Here is an example of how people and machines can combine effectively:

Immediately after 9/11 the IFTF was asked to make a forecast for future fun at Walt Disney World in Orlando. Parents, of course, were concerned about safety, while children wanted play experiences where they could be intimidated in a safe way. The Magic Kingdom was a place where one could escape from the traumas of the everyday world where terrorism was looming.

My experience during this time with an early prototype called Paul Mickey gave me an important lesson about learning. My friend Mickey, strapped to guide me through the park, once stopped working. When I brought my faulty buddy Mickey to one of the cast (a term used to describe employees), she said it wasn’t a problem and that she would give me a new one. However, I was disappointed that I had to give up my Mickey’s friend. I asked if she could cure my buddy Mickey instead.

She paused for a moment, but then said, “Oh, I think I saw a wizard passing by just a moment ago!” Leaping over the curtain, she returned, bursting with enthusiasm. “Your buddy Mickey has healed!” she said.
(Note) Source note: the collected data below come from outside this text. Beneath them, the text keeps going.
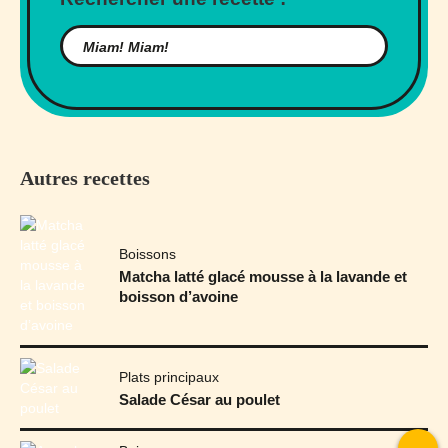
Autres recettes
Boissons
Matcha latté glacé mousse à la lavande et
boisson d’avoine
Plats principaux
Salade César au poulet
I’m pretty sure she gave me a new buddy Mickey, but did it with such charm that I gladly went on the road.

Walt Disney World is known for its animatronics, but more subtly, it has also mastered the art of mixing human and machine resources. Its actors use a wide range of digital tools while maintaining human connection to create magical impressions. Future staffing organizations will need the same skills.
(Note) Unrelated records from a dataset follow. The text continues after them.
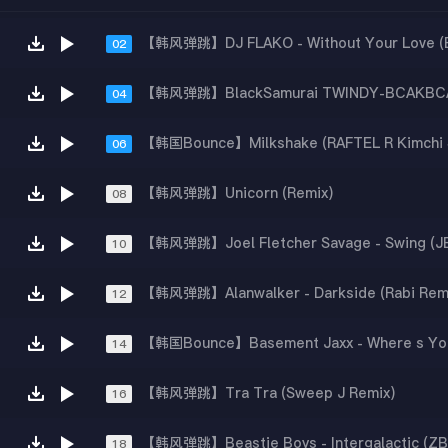
02
04
06
【韩风弹跳】Unicorn (Remix)
08
10
【韩风弹跳】Alanwalker - Darkside (Rabi Rem
12
14
【韩风弹跳】Tra Tra (Sweep J Remix)
16
18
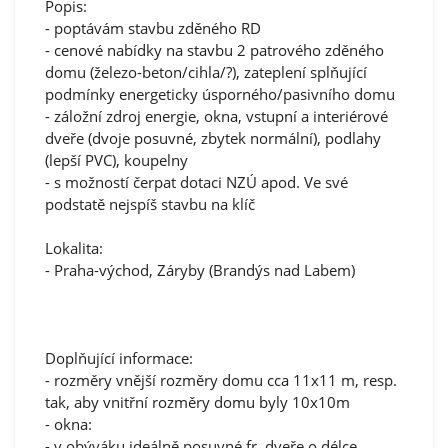
Popis:
- poptávám stavbu zděného RD
- cenové nabídky na stavbu 2 patrového zděného
domu (železo-beton/cihla/?), zateplení splňující
podmínky energeticky úsporného/pasivního domu
- záložní zdroj energie, okna, vstupní a interiérové
dveře (dvoje posuvné, zbytek normální), podlahy
(lepší PVC), koupelny
- s možností čerpat dotaci NZÚ apod. Ve své
podstatě nejspíš stavbu na klíč
Lokalita:
- Praha-východ, Záryby (Brandýs nad Labem)
Doplňující informace:
- rozměry vnější rozměry domu cca 11x11 m, resp.
tak, aby vnitřní rozměry domu byly 10x10m
- okna:
- v obýváku ideálně posuvné fr. dveře o délce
Mickey’s friend turned into a Magic Band. Walt Disney World now is a huge computer world where you can safely scare children. But it’s not just a computer; the cast is now augmented in ways that do not automate but enhance the experience by providing powerful computing power in a very human way.

To be there, not to be there

To develop, leaders will need new capabilities and full-range thinking skills to make good use of new tools and media. The market will require companies, nonprofits and government agencies to offer a wide range of working arrangements so that employees can earn a living. Networking technology makes it much easier to work anytime, anywhere – although working anytime doesn’t mean you have to work all the time.

I call this ability “literacy to be there without being there”. Fortunately, the tools for distributed work will become even more sophisticated in the next decade – but our own human self-discipline will be needed more than ever. The smarter computers become, the more people will appreciate other people. The more digital we become, the more we will appreciate the interaction between people.

Here’s what you can do to make it happen:

Encourage and reward full-spectrum thinking at all levels of learning

Your goal should be to improve the way people think. Encourage the use of new clarity filters to help go beyond categorical thinking. Your organization probably already has full-scale thinking, but it needs to be informed, supported, and scaled. And don’t forget gamified participation is the most powerful learning tool in history and is a great way to practice the full range of thinking.

Develop an intergenerational mentoring program for your employees

Mentoring between generations is one of the most profound but simple changes. At IFTF, almost every research group is a team from different generations. The young man has worked very closely with me for the last 15 years. My selection criteria are simple: he or she should be different from me in an interesting way.

Conduct spectrum diversity training for all employees

Variety correlates with innovation. We can now make a separate but additional argument that spectrum diversity will lead to increased innovation, productivity and growth – and growth can be a stronger stimulus than guilt.